Jodie hesitated outside the bright yellow door. ‘You go in first. You know them.’
‘It’s not true, you know,’ I said.
‘About the smell. Rose doesn’t smell of garlic. I’ve checked.’
Jodie pursed her lips. ‘I never said she did.’ All the same, she looked relieved. Yet, still, she hesitated.
‘It’s not true about her mum, either,’ I added.
Jodie looked shifty. ‘What about her mum?’
‘That she’s a drug dealer. I don’t know who made that one up.’‘You can’t be sure,’ Jodie said. ‘I heard the evidence. It sounded pretty convincing.
Anyway, we’re not worrying about that now. We just need to get on with it.’

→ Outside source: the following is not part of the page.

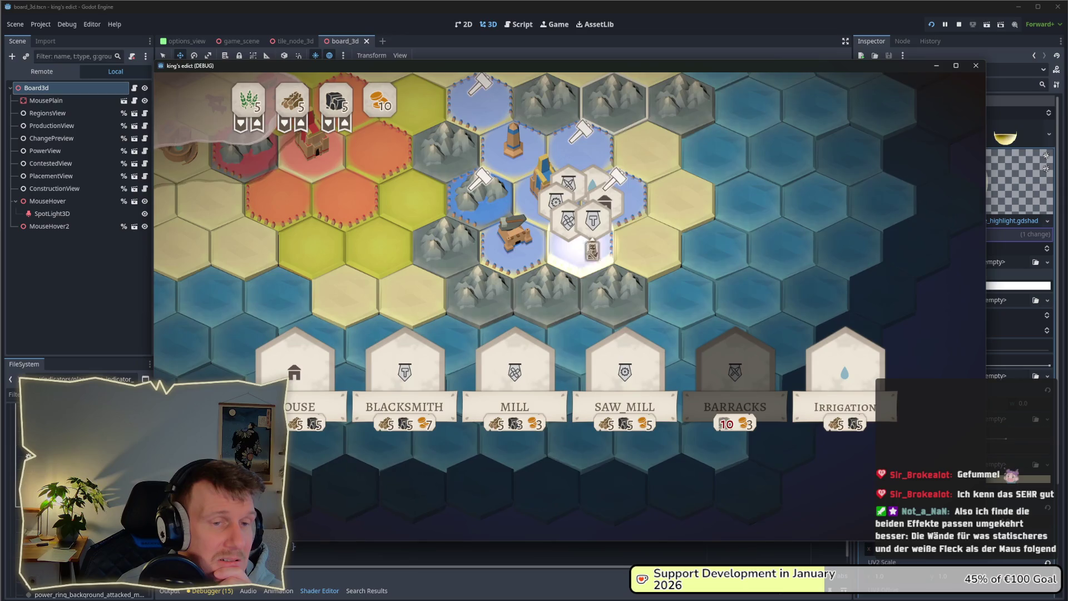
click(612, 229)
scroll(612, 233, down, 3)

I’d heard all the rumours about Rose over the years, but I’d never believed them. I didn’t think anybody did, really. But clearly, I was wrong. What about the one saying Rose liked to dance around her garden naked at Midsummer, pretending to be a witch? Or that she was the secret lovechild of a major rock star? Did Jodie believe those, too?
‘She’s just … unusual, OK?‘ I said, in a last-ditch effort to calm Jodie down. We’d never get the band going if she constantly looked nervous that one of her backing singers was going to strip naked and force-feed her drugs or magic potions. Also, it wasn’t just about the band. I’d seen some of what Rose had gone through over the years. I didn’t want her to go through more of it because me. But I knew what Jodie had riding on this meeting and I hoped I could trust her to behave.
‘Yeah – weird, unusual, whatever,’ Jodie snapped. ‘As long as she can sing and play.’
‘You know she can. You told me, remember?’
Jodie nodded uncertainly, and finally I pushed open the door. A plump-faced, kindly woman with her red hair piled in a messy bun looked up from the narrow table where she sat organising nail varnish pots, and smiled hello. Her dangly earrings shimmered as she moved her head, and the bangles on her arms clinked as she waved us in.
‘Sasha Bailey! I haven’t seen you in ages. Come to get your nails done with your friend? I could do you a special rate, if you like.’ She indicated two chairs opposite her. ‘We’re very quiet today.’
‘Actually, it’s Rose we were after,’ I said, hoping the size of my smile outdid the acid look on Jodie’s face. ‘We’ve got a proposition for her.’
Mrs Ireland looked surprised and delighted. From what I knew at school, I imagined people didn’t call for Rose very often.
‘Well, isn’t that lovely? In you go then. Through that door and up the stairs. Door on the right. I’ll put the kettle on.’
Unlike us, Rose and her mum lived in the flat above the shop, which had been built about the time that Jane Austen’s characters were alive. Or alive to me, anyway. Mum always said I took my fiction too seriously. There was a set of narrow and rickety stairs, leading to an upper floor with a low ceiling and walls that seemed to lean in towards the landing, like a playing-card house.
Rose’s door was shut, so I knocked, gently. No answer. So I knocked again, harder. Eventually Jodie brushed past me and bashed on the door with her fist.
‘Are you in there, Rose?’
We heard footsteps padding across the floor and a
[And there it ends. I gave up on it and tried again. Different choices. Another road in the wood.]